The Agency recommends improving knowledge on the state of health of the population potentially exposed to the pollen and mould found in ambient air in the DROMs. Different avenues are proposed to achieve this: implementation of epidemiological studies, development of allergy tests specific to the pollen and mould found in the DROMs, and creation of a network of sentinel physicians.
It is also necessary to improve our knowledge of the factors that interact with the pollen and mould in the ambient air of the DROMs: in particular, this will involve determining the influence of weather conditions, climate change and atmospheric pollution on the production of pollen and the development of mould, and their dispersion in the ambient air. The Agency also recommends continuing research into other types of outdoor exposure, for example with studies to determine the physicochemical and biological characteristics of sand haze, and to identify its composition.
In addition, the Agency reiterates its recommendation to set up studies to assess the nature and abundance of mould inside buildings in the DROMs, first issued in the context of its expert appraisal on mould contamination in buildings, published in 2016.

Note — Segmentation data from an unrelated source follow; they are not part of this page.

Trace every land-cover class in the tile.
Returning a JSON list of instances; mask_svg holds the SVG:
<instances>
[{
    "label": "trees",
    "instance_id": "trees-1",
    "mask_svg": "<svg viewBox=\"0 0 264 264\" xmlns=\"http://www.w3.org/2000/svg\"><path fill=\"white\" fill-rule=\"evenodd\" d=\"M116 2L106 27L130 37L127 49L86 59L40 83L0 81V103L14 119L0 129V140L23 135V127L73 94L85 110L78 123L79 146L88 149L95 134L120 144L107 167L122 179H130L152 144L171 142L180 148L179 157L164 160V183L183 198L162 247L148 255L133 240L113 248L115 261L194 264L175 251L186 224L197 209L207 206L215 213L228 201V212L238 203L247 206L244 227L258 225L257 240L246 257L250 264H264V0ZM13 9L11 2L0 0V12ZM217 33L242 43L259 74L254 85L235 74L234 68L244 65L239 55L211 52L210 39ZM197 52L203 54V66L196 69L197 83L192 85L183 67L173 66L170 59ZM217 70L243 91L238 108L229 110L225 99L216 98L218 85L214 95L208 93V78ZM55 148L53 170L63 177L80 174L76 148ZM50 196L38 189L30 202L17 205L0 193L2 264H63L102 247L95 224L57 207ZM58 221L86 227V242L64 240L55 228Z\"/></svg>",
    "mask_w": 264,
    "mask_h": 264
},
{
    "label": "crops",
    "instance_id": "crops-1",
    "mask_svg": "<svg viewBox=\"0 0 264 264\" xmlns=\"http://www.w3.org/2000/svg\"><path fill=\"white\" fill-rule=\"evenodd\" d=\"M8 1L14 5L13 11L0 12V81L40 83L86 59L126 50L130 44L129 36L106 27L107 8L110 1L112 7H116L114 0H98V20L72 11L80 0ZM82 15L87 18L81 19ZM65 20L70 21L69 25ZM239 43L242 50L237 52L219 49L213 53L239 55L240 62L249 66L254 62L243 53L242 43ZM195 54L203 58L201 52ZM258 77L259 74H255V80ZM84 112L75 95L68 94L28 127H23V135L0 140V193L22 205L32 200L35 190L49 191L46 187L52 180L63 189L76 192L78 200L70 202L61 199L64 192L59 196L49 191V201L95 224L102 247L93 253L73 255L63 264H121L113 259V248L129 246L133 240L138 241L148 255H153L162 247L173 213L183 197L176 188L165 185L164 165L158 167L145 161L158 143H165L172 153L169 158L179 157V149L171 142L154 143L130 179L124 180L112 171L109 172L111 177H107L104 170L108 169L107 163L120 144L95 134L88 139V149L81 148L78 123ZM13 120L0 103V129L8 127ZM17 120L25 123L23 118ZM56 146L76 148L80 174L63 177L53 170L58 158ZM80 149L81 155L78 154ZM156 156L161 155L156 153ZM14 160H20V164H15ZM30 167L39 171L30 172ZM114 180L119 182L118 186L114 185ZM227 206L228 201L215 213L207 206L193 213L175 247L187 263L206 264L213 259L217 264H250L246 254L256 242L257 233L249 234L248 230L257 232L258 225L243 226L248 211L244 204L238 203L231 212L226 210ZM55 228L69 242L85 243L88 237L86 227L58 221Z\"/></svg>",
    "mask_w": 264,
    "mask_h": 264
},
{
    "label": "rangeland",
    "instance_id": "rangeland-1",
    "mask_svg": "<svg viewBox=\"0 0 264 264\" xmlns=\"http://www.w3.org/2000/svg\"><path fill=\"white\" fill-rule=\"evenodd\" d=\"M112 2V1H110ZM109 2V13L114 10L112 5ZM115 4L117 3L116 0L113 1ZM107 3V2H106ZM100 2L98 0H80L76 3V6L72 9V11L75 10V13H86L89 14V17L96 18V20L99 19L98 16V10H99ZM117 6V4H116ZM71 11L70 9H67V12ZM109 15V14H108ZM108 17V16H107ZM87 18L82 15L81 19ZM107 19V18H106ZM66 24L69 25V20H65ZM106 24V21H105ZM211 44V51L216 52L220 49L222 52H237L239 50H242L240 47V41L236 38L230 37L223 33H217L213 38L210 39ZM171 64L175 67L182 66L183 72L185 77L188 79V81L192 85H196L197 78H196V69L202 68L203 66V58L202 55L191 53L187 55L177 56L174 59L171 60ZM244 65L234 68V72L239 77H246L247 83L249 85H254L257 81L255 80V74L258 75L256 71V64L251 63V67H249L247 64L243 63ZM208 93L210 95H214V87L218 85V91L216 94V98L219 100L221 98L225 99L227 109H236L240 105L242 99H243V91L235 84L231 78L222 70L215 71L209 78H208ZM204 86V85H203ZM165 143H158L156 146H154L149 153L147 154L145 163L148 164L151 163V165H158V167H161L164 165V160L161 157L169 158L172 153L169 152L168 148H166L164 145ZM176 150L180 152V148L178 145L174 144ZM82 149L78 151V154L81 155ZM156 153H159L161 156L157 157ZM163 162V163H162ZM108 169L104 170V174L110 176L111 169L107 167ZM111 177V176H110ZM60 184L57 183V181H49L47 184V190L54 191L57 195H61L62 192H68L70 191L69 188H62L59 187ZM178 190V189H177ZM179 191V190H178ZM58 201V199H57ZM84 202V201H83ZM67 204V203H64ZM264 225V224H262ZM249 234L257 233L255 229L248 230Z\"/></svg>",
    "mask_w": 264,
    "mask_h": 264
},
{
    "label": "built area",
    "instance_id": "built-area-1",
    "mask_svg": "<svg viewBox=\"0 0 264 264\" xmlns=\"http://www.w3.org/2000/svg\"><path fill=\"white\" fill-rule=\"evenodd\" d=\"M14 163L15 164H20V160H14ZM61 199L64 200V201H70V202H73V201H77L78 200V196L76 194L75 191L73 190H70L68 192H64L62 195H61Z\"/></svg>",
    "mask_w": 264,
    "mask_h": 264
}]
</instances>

Concerning plants that emit pollen of concern for health, the Agency recommends:
- limiting the cultivation of plants already known to be allergens in mainland France or other countries;
- in regional environmental health plans for the DROMs, applying Actions 8, 9 and 10, “for the monitoring, prevention and reduction of pollen and/or mould allergens in the air" included in the National Environmental Health Plan 2015-2019.
Lastly, the Agency recommends informing the population on pollen and mould as a preventive measure. It also advocates encouraging the establishment of a system for coordinating all the actors in the field (regional health agencies, associations accredited for monitoring air quality, physicians, pharmacists, biologists, botanists, etc.) in order to promote the emergence of common actions and the sharing of information on this health issue.